Had the board not granted the extension, the long-delayed pipeline could have faced another environmental assessment, deterring the partners from moving forward. If it's ever built, the Mackenzie Gas Project would transport gas from anchor fields in the Mackenzie Delta and along the Mackenzie River Valley to a hub in northern Alberta. The National Energy Board decision still needs to be approved by the federal government. Imperial Oil is majority owned by ExxonMobil.
Exxon plans large investment in Argentine shale oil region
(Bloomberg; June 3) - ExxonMobil may invest more than $10 billion as it transplants the U.S. shale-drilling model to Argentina’s Vaca Muerta region in the next few decades, CEO Rex Tillerson said June 2. The oil giant has so far invested $200 million in the world’s second-largest shale gas deposit and plans to invest another $250 million in the coming months on a pilot project, Tillerson said after meeting with Argentine President Mauricio Macri in Buenos Aires.
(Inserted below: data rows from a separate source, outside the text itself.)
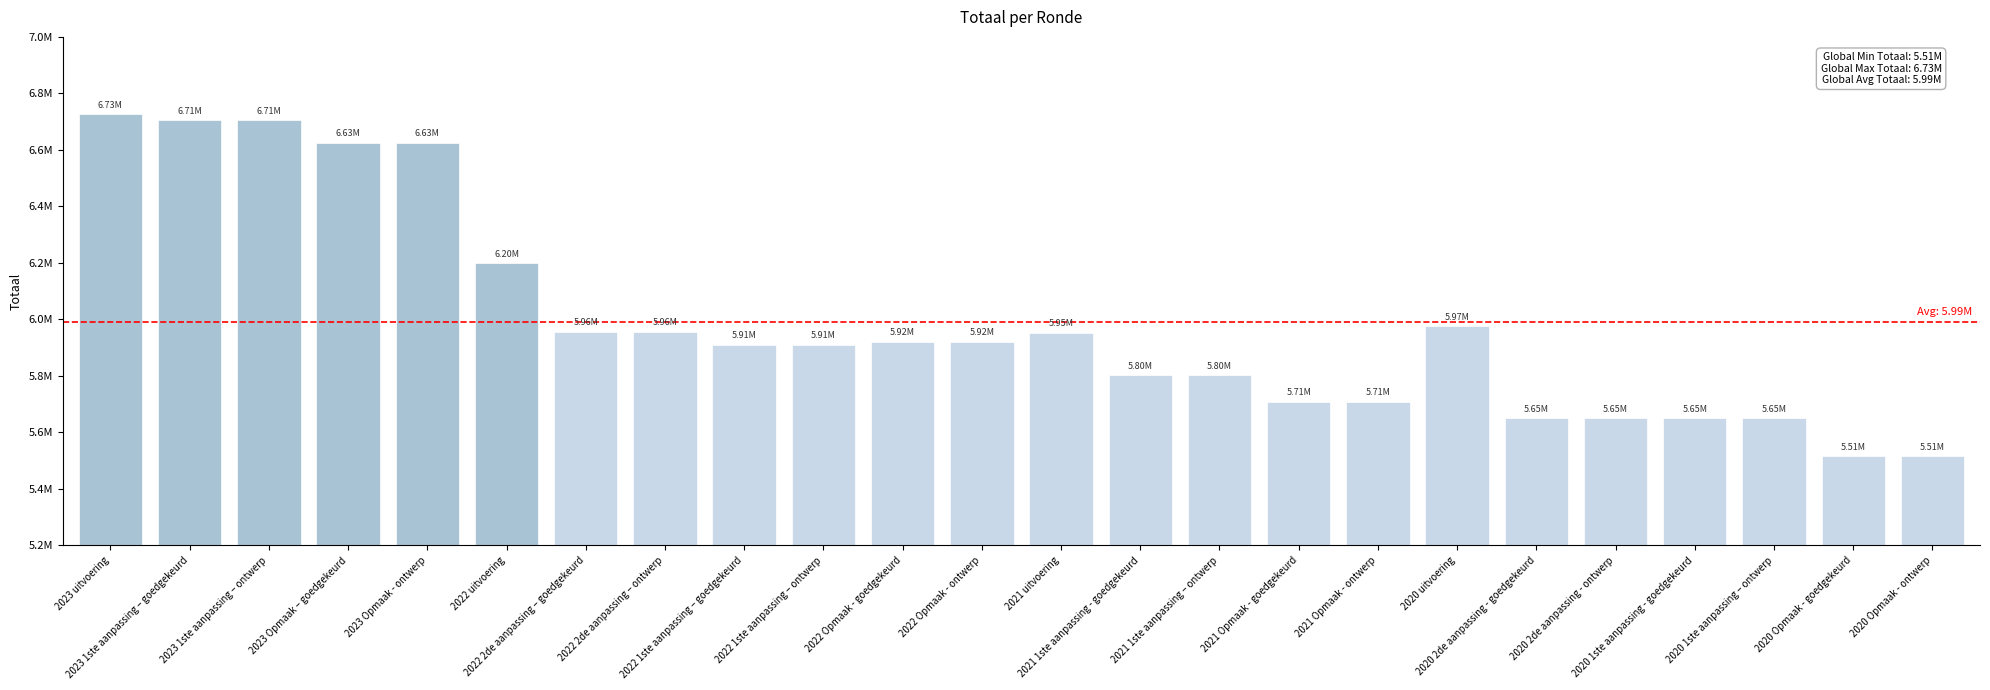

Is it true that the value at 2021 Opmaak - goedgekeurd is 3434447?

False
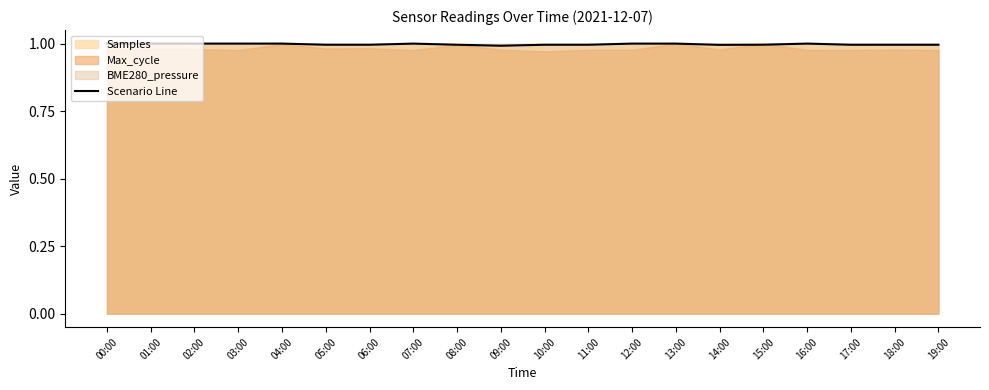

How many lines are shown in the chart?

1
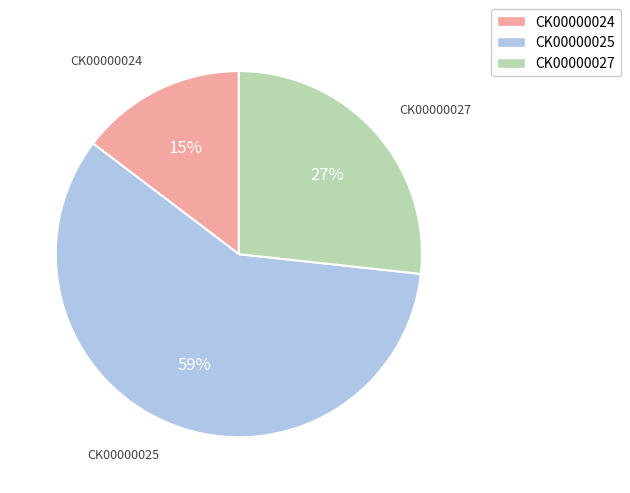

To the nearest percent, what is the combined percentage of CK00000025 and CK00000024?

73%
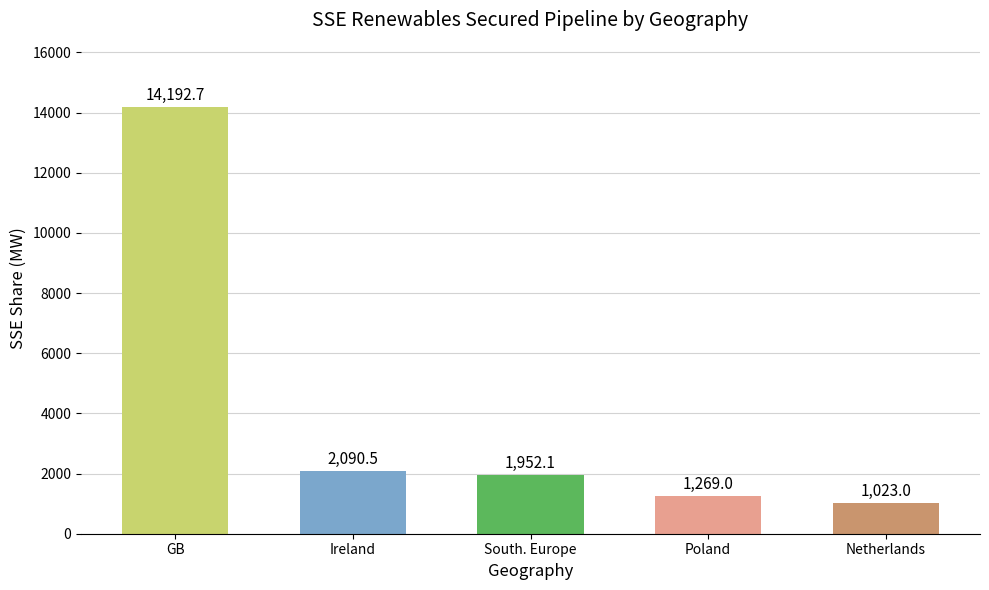

What is the difference between the maximum and minimum values?

13169.7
Unlike the mega-projects that have been Exxon’s hallmark for more than half a century, the shale developments the company began pursuing in 2010 have involved drilling hundreds of individual wells and installing thousands of miles of pipes to squeeze crude and gas from deep, dense, onshore fields. If the Argentine pilot project is successful, the company will start full development during a period of 20 to 30 years that could involve additional investment “that would be well in excess of $10 billion,” Tillerson said.
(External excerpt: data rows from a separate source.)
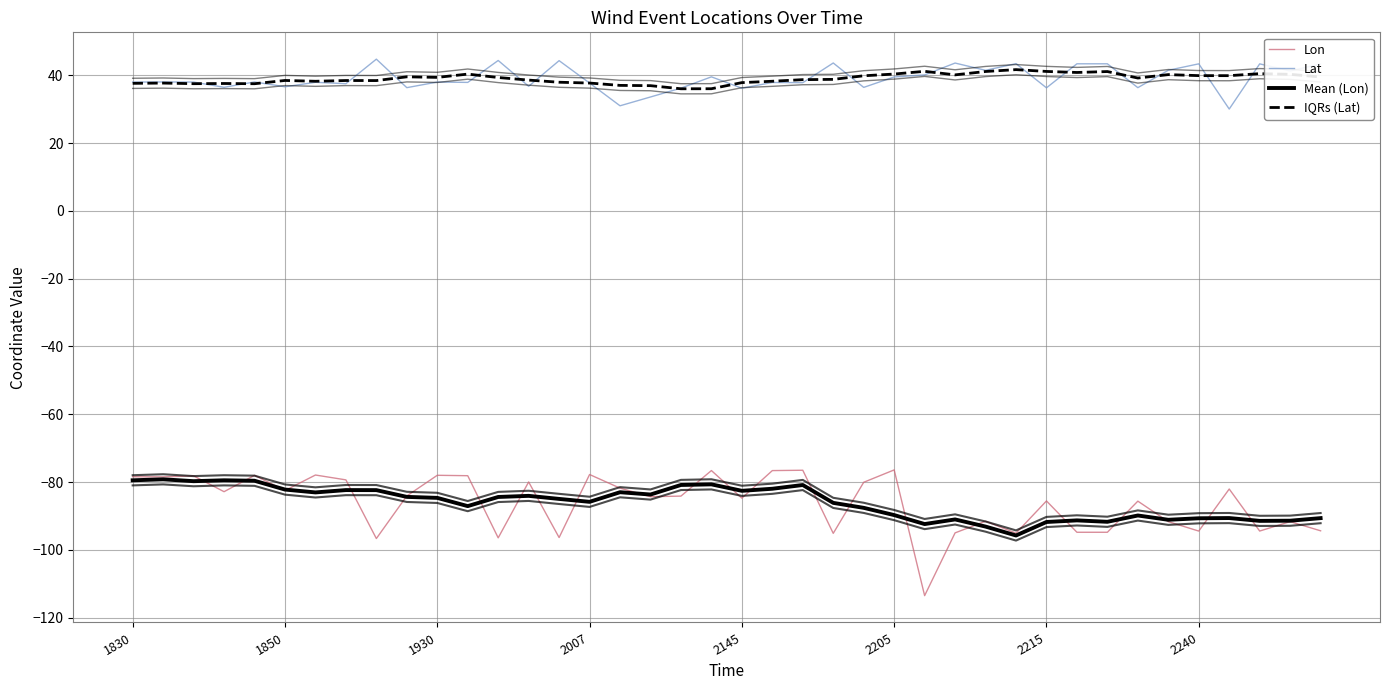

What is the average value of the IQRs (Lat) series?

39.0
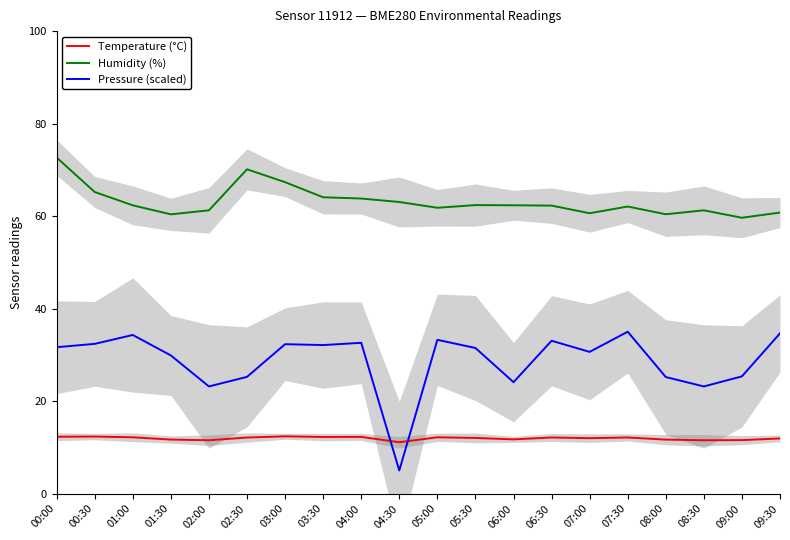

Which category has the highest value across all series?

00:00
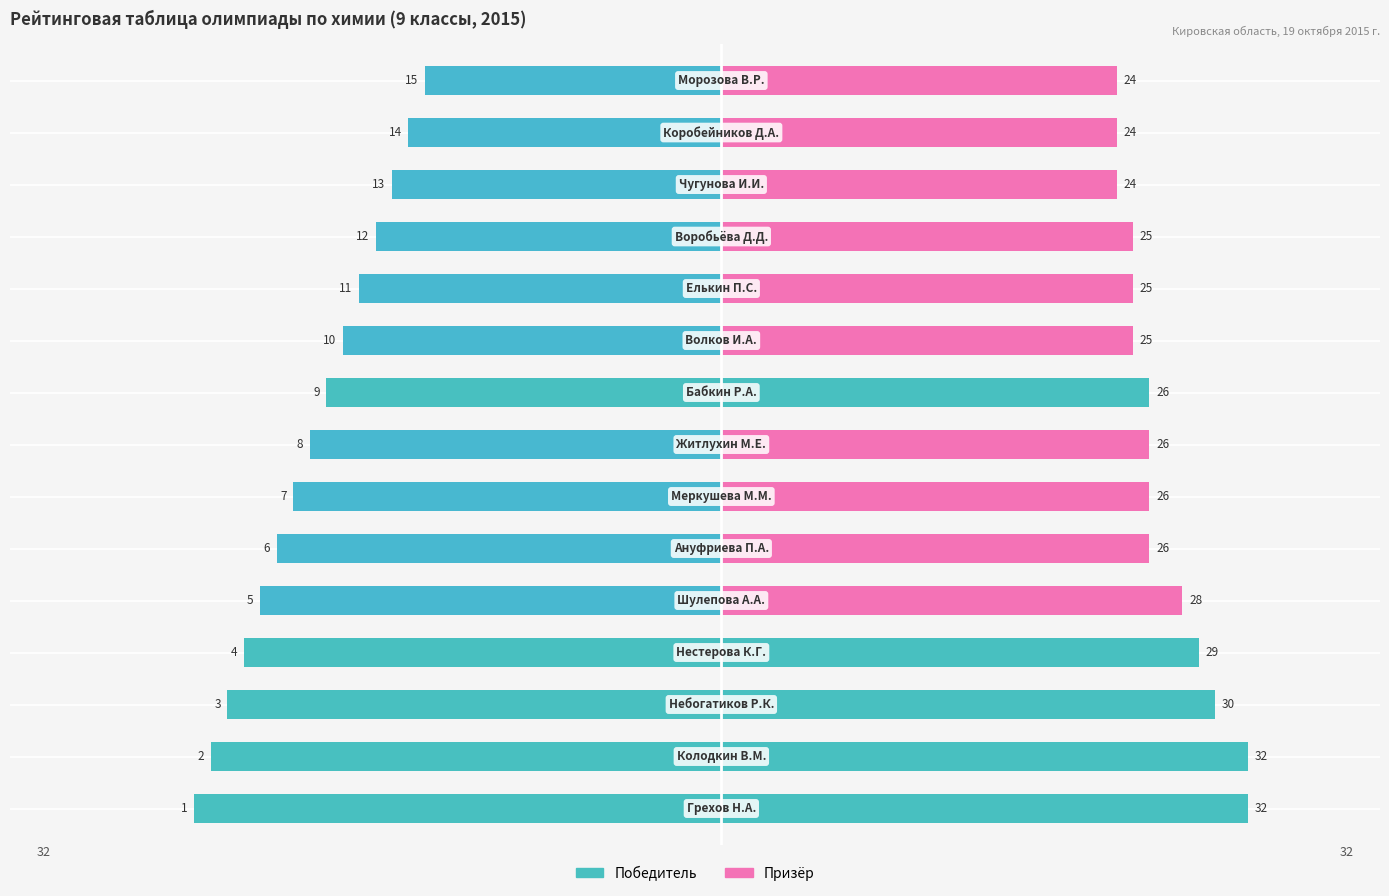

What value does the Место (обратно) series have at 5, to the nearest 5?

-25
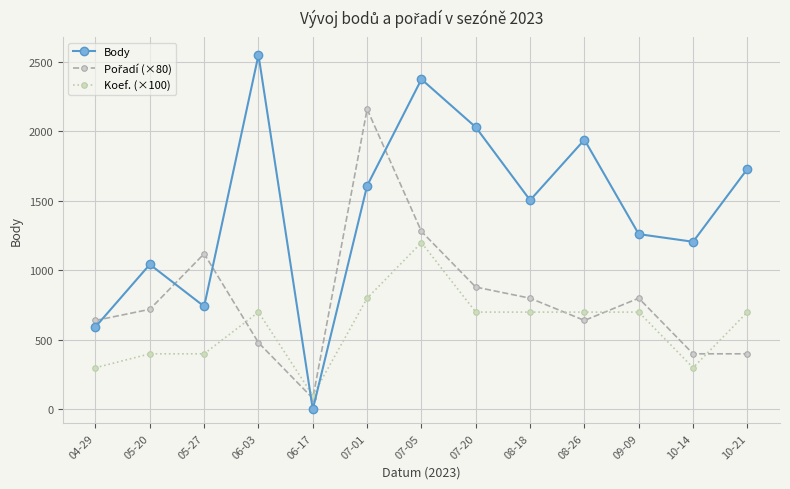

Rank the categories by Body value from lowest to highest.

06-17, 04-29, 05-27, 05-20, 10-14, 09-09, 08-18, 07-01, 10-21, 08-26, 07-20, 07-05, 06-03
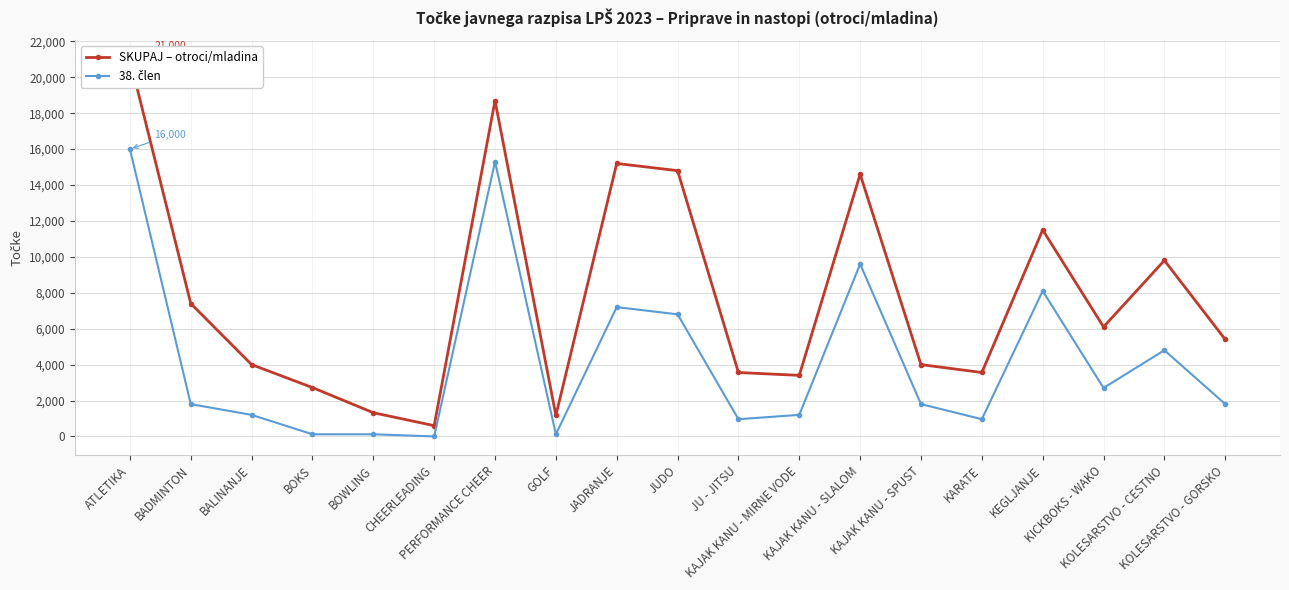

Between KARATE and BOWLING, which is larger?

KARATE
Argentina’s vast Vaca Muerta shale region represents an opportunity to reverse Exxon’s production losses and add reserves after a $35 billion wrong-way bet on U.S. natural gas and a Russian exploration venture derailed by international sanctions. Exxon, the world’s largest oil explorer by market value, has designated Vaca Muerta as one of nine “key activity” areas in the Western Hemisphere. Vaca Muerta, Spanish for Dead Cow, is one of the world’s top shale plays, covering an area the size of Belgium and is considered key to restoring Argentina’s energy self-sufficiency.
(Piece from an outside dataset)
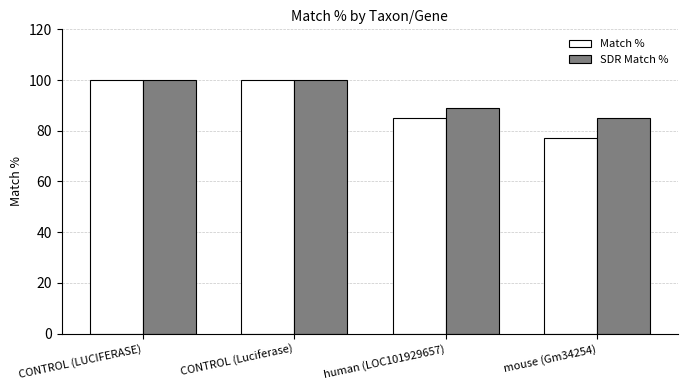

At which label does SDR Match % reach its minimum?

mouse (Gm34254)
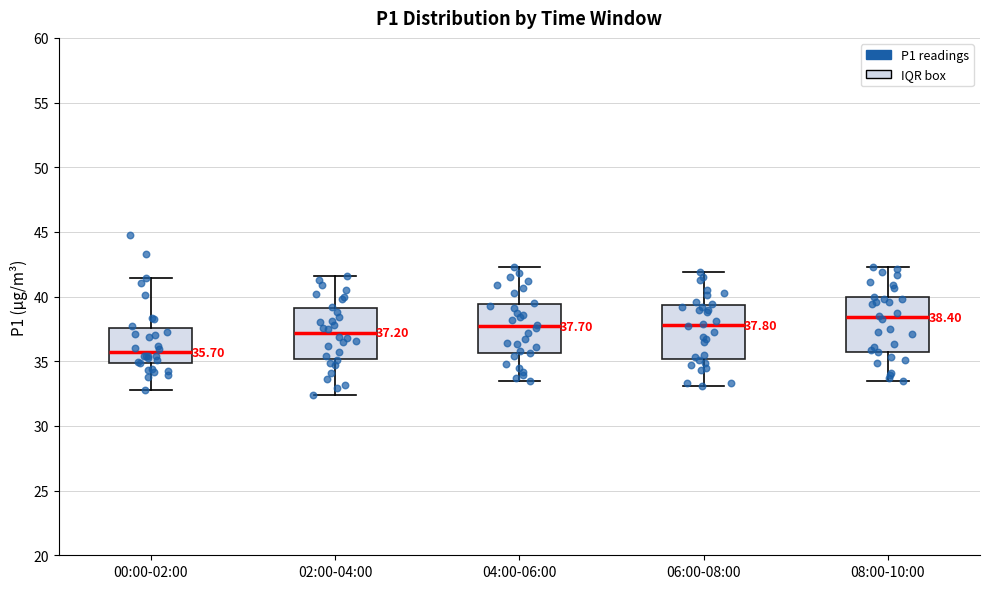

Which box's median line is the highest?

08:00-10:00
B.C. regulator orders increased monitoring of seismic activity
(Business in Vancouver; June 3) - A series of small but high-profile earthquakes triggered by hydraulic fracturing last year is behind a decision by B.C.’s oil and gas regulator to step up monitoring of seismic activity. Starting June 1, the B.C. Oil and Gas Commission will collect ground-motion data from new wells in gas fields near Fort St. John and Dawson Creek, the regulator announced in an industry bulletin this week.
The new permit conditions require companies to have "adequate monitoring" systems in place during hydraulic fracturing. In addition, companies will have to file a ground-motion monitoring report within 30 days of completing a well fracture. Fracking was deemed the cause of a 4.6 earthquake north of Fort St. John last summer — the largest "induced seismicity" event on record in B.C.
The quake had its epicenter at a drilling site operated by Progress Energy, which temporarily suspended operations during an investigation. While the quake caused no damage, it raised debate about industry regulation as the provincial government pins its hopes to a liquefied natural gas export industry and the increased gas production that would be needed to feed the LNG plants. More than 230 quakes were linked to fracking in an earlier Oil and Gas Commission study between August 2013 and November 2014.